2) Yes, because readers can skim threads for information, even if that
inconveniences voters.

3) No, because comment karma scores are misleading as a guide to what to read.
(See pg's post from just before when the experiment began.)

4) No, because everyone should be able to vote, and everyone should have a
clue about which comments have a high score (through colors or fonts or
approximate scores).

5) No, because the interface should be like it was last month, when everyone
could see comment karma scores and could vote based on personal karma.

6) No, because HN users will use sockpuppets to get around any such
distinction between viewing karma and voting.

Personally, I haven't committed myself to any one position on this issue, or
indeed even committed myself to an opinion on whether this is a fitting way to
look at how to improve the site or not. I defer to the site founder on all
issues of site governance. I have found HN largely to be a worthwhile website
for my 898 days as a registered user, and my interest is mostly to make sure
that the site founder and the members of his volunteer editor ("curator") team

<http://ycombinator.com/newsfaq.html>

continue to enjoy the site and find it useful for themselves. They are doing a
good job, and I want them to have incentive to keep up the good work.

When pg wrote his recent post "Ask HN: How to stave off decline of HN?"

<http://news.ycombinator.com/item?id=2403696>

He wrote, "The problem has several components: comments that are (a) mean
and/or (b) dumb that (c) get massively upvoted."

That's still the key issue. If some change of voting rules or comment karma
visibility brings about higher scores for good comments, and lower scores for
mean, dumb, or other bad comments, that is helpful to all readers of HN. Feel
free to review the site guidelines

<http://ycombinator.com/newsguidelines.html>

and the site welcome message

<http://ycombinator.com/newswelcome.html>

for guidance on what is desired here and thus guidance on how to vote.
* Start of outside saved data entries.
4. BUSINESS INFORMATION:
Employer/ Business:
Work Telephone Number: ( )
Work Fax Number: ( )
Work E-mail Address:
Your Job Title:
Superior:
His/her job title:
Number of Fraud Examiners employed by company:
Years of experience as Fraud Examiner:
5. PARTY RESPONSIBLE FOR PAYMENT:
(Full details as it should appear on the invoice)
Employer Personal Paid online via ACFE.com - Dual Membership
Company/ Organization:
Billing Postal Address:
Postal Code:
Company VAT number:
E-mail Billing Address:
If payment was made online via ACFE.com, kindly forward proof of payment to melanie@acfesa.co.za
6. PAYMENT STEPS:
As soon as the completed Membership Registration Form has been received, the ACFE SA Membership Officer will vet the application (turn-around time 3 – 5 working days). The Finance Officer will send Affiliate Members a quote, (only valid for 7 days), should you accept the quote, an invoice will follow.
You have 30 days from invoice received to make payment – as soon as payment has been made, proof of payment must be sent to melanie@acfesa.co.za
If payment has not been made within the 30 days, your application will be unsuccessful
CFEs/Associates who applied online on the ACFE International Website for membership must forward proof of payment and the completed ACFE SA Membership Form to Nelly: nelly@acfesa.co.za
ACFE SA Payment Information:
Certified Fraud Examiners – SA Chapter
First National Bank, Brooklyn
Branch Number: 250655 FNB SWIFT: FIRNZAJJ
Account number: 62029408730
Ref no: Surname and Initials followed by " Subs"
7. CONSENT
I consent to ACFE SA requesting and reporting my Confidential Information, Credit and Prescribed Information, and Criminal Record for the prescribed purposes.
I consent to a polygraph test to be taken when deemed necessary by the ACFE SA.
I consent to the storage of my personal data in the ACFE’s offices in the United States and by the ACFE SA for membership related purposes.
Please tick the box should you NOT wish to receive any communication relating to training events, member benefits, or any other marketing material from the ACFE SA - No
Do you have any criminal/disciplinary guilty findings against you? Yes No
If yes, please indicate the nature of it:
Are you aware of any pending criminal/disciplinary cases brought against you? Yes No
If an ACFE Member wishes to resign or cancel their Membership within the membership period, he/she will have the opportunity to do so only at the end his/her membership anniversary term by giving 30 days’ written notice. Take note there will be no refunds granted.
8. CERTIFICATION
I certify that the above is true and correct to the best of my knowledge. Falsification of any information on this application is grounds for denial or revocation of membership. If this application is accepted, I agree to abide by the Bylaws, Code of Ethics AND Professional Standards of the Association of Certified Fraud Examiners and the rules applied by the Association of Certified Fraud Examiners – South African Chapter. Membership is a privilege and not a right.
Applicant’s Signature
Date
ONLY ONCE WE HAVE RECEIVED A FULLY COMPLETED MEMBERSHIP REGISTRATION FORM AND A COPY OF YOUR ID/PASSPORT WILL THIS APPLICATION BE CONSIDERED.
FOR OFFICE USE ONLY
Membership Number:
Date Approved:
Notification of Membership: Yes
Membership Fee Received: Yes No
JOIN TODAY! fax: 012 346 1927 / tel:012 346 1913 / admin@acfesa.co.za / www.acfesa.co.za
P.S. The last time there was a long thread discussing voting rules, some users
wondered out loud about whether or not registering a new account requires
reading the guidelines before voting. It does not, as I found out the other
day by using a university library terminal that doesn't have my cookies stored
to register a noob experiment account. A brand-new account has upvoting power
immediately, and has a link to the welcome page shown on the top navigation
bar, where it may be noticed (as I noticed it) or may not.